The sludge drying region includes a sludge drying network 80 that dries the excess sludge from the sludge silo 70 and discharges the dried sludge to a stocking tank 90. A blender 100 is provided to blend together grease from the grease tank 30, dried sludge from the stocking tank 90 and biomass leftovers 110. The biomass leftovers may be pulverulent wood charcoal, pulverulent cellulose, vegetable oil, vegetable alcohol, or any combination thereof. Vegetable alcohol refers to ethanol alcohol, methanol alcohol, a combination of each, or other forms of alcohol derived from vegetable oil after undergoing transesterification.

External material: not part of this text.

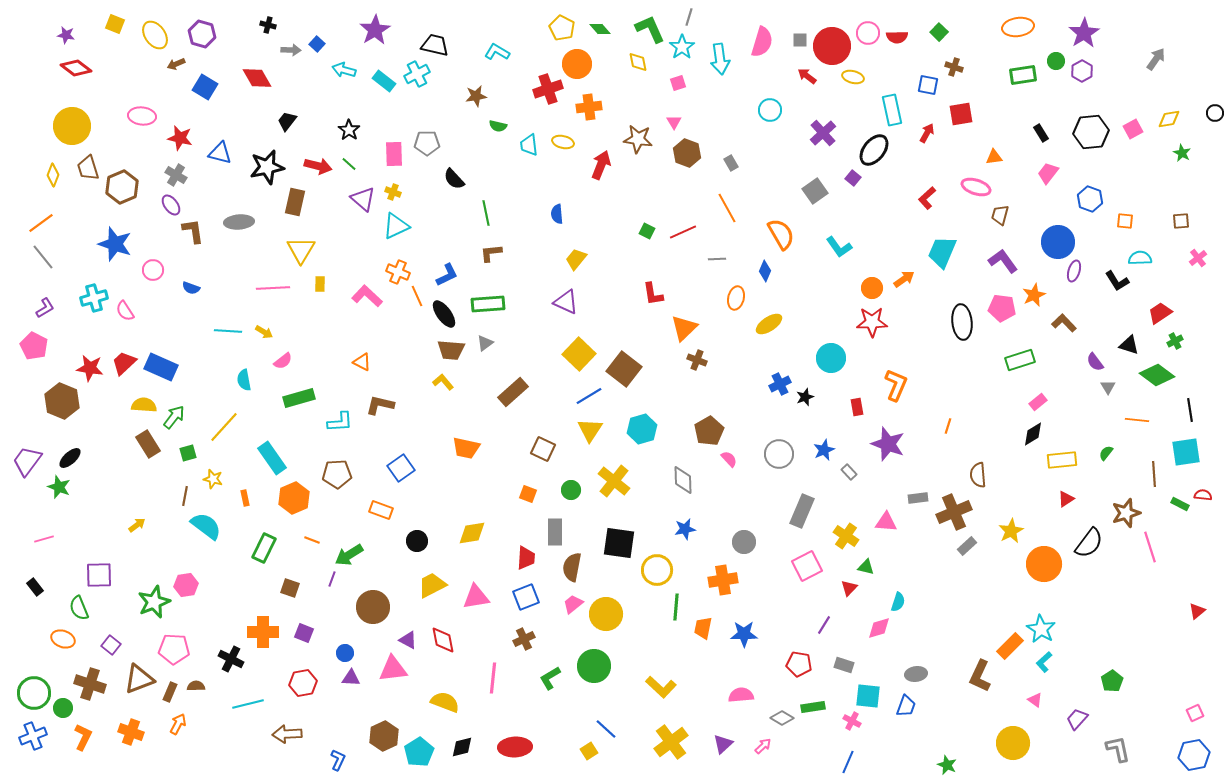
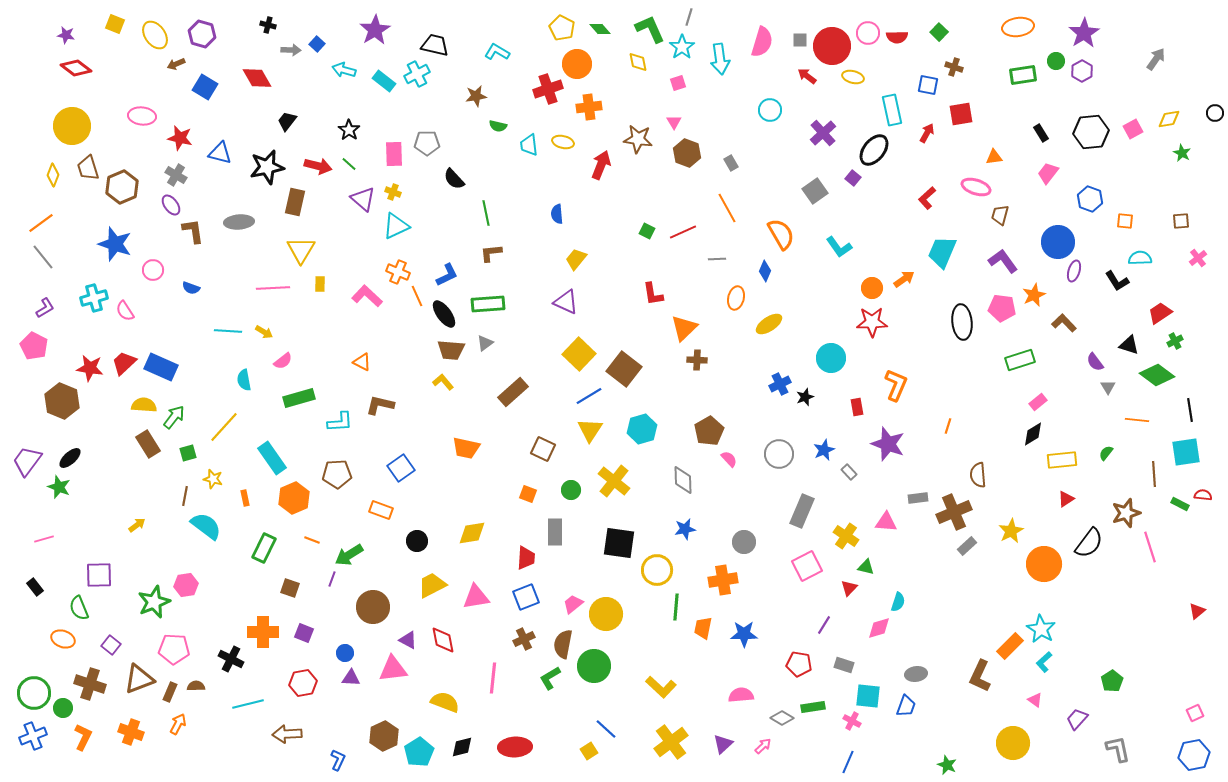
brown cross at (697, 360): rotated 18 degrees counterclockwise
brown semicircle at (572, 567): moved 9 px left, 77 px down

The power generating region may be considered to have two aspects. The first includes an incinerator 120 that burns the mixture from the blender 100 to transform water into steam to drive a steam turbine 130 having an electric generator to generate electricity as the steam turbine is driven. The second includes a sand filter 140 that filters water leaving the purifying region and includes a water turbine 150 driven by the filtered, purified water to generate electricity with an electric generator that generates the electricity as the water turbine is driven. The water discharging through the water turbine may enter a discharging region to be further treated with a conventional ultraviolet treatment 160, depending upon whether the water is to be drinkable or used for agricultural purposes. If the water is merely be to discharged back into the same stream that the lifting pump 10 diverted the water initially, then the ultraviolet treatment 160 may not be needed.

While the foregoing description and drawings represent the preferred embodiments of the present invention, it will be understood that various changes and modifications may be made without departing from the scope of the present invention.